I’ve a friend. Well, calling him a friend isn’t appropriate because I never wanted to befriend him in the first place. We met every now and then but I tried to steer clear of him at every possible opportunity. For years, I successfully avoided him and enjoyed the fruits of his absence. But recently, after taking up a job as a freelancer, I noticed that I couldn’t lose him. He’d come visiting unannounced. He even dared to stay overnight. He was the reason why I was restless always. I couldn’t sleep at night. He’d sit beside me and stare at me non-stop. Not a word did he utter.
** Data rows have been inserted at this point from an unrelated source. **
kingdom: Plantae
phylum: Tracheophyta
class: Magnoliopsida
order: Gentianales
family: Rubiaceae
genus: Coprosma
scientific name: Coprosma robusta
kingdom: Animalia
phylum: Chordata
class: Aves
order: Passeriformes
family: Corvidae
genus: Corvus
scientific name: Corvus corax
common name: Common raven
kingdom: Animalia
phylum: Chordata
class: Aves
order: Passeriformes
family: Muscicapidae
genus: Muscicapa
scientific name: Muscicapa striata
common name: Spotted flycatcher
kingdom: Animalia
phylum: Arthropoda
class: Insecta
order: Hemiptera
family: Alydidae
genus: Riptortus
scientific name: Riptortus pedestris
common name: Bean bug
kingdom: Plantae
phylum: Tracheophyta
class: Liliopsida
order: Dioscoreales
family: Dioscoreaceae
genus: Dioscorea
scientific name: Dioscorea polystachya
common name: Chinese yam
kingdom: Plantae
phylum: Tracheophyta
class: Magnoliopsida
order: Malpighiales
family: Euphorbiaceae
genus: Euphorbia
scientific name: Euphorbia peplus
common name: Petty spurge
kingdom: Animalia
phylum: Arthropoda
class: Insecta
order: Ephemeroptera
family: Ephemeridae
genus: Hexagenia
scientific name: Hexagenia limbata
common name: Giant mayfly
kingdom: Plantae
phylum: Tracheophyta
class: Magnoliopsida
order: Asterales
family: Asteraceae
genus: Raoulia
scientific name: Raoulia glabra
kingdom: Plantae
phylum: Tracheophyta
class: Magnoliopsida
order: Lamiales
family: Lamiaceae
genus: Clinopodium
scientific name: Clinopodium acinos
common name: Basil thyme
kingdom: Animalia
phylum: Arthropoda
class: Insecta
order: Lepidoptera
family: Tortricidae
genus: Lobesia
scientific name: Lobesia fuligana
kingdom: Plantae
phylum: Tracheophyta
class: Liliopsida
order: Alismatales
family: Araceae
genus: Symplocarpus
There was no running away from him. I felt trapped. My freedom, my independence was suffering because of him. I pleaded and I reasoned with him. Nothing. I bribed and I threatened. More silence. I took up a few hobbies just to keep myself more busy and indulged. I thought it would put an end to his presence in my life. The trick worked initially. But it wasn’t permanent.
One day he caught me in the act of a crime. I thought he’d be scared by my ruthlessness and run away. But boy, was I wrong! Believe me his silence had been better. It turned out he could talk more than I could take in. He’d babble day in and day out on the pretext of helping me hide my crime. He came up with absurd suggestions about dumping the body.
Okay, so I didn’t disclose my crime earlier. Sue me for that. I had murdered a girl. It was a necessity. I needed the money and it had seemed like a quick job. But then things got out of hand and I had no idea how to progress. My genius brain cooked up a solution. Murder. I acted upon my instincts and bam! I had a dead girl with a dead body to dispose off now. Now, don’t me wrong. Murder is okay. It’s easy even. What is difficult is the part that comes after the murder. Police work. Detectives. Media. Trial, probably. Guilt. The list just goes on and on. I had no idea what I was getting into when I committed the murder.
My friend chose just this moment to declare himself the house guest. He said he wouldn’t leave me now. He said he wanted to help. In his own way he was actually trying to help.
He came up with ideas but since I had no prior knowledge or experience, I found myself floundering. I couldn’t choose one option and leave the other for fear of making a mistake.
So now here I am months later still with a dead body to deal with. A crime to organize that has inadvertently been committed. And of course my unwanted guest — Mr. Writers’ Block — who, instead of completely obstructing my work, is throwing at me ideas, each one grander and unrealistic than the other.